Radjarame's covers include the September 2021 issue of Vogue India, the November 2021 issue of Vogue Ukraine, the June 2022 issue of Vogue Czechoslovakia, and a digital cover for Vogue Polska in December 2022. Her October 2022 Vogue India cover, photographed in Puducherry, was her first print cover for the magazine. She has since covered The Sunday Times Style (January 2023), Marie Claire France (October 2025), and the spring/summer 2026 issue of Numéro Netherlands.

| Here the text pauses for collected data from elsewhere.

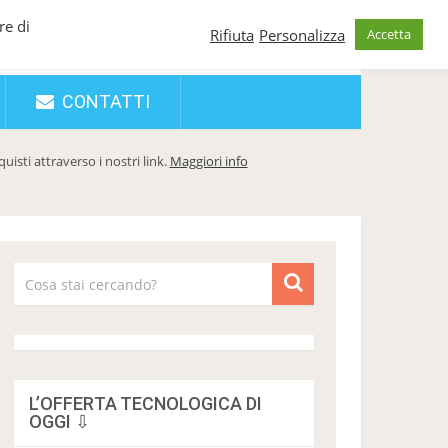
re di
Rifiuta
Personalizza
Accetta
CONTATTI
sti attraverso i nostri link.
Maggiori info
L’OFFERTA TECNOLOGICA DI
OGGI ⇩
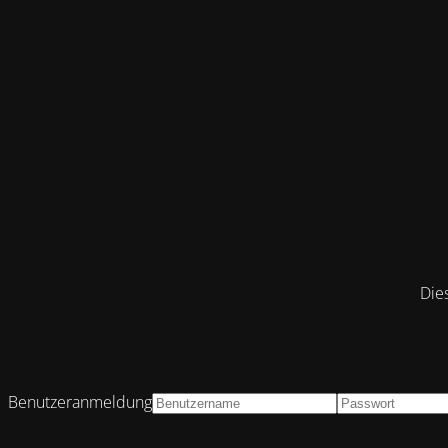
Die
Benutzeranmeldung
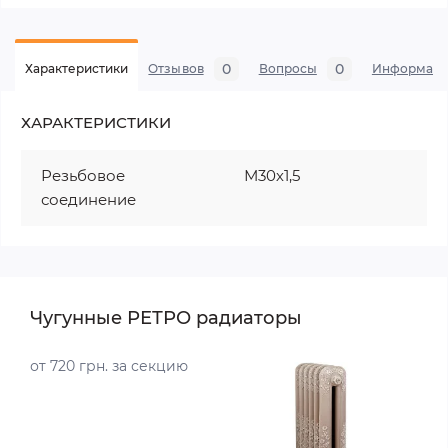
0
0
Характеристики
Отзывов
Вопросы
Информаци
ХАРАКТЕРИСТИКИ
Резьбовое
М30х1,5
соединение
Чугунные РЕТРО радиаторы
от 720 грн. за секцию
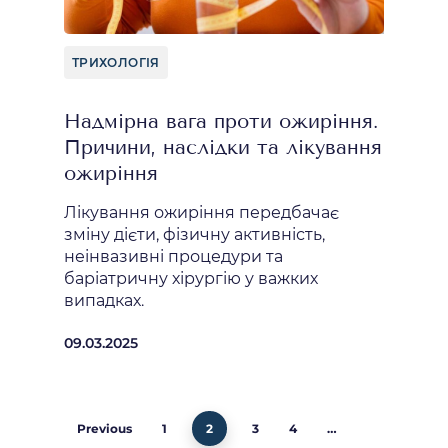
ТРИХОЛОГІЯ
Надмірна вага проти ожиріння.
Причини, наслідки та лікування
ожиріння
Лікування ожиріння передбачає
зміну дієти, фізичну активність,
неінвазивні процедури та
баріатричну хірургію у важких
випадках.
09.03.2025
Previous
1
2
3
4
…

Models.com nominated her for Breakout Star in 2020 and for Model of the Year in 2021. In January 2026, she walked in the fall/winter 2026 shows of Totême and Willy Chavarria. She has called for the industry to scout more South Asian models, and has said she wants to educate her community about colourism.

== Personal life ==
Radjarame returns to Puducherry every year to holiday with her family. On her bicultural heritage, she has said, "I'm Indian before being French."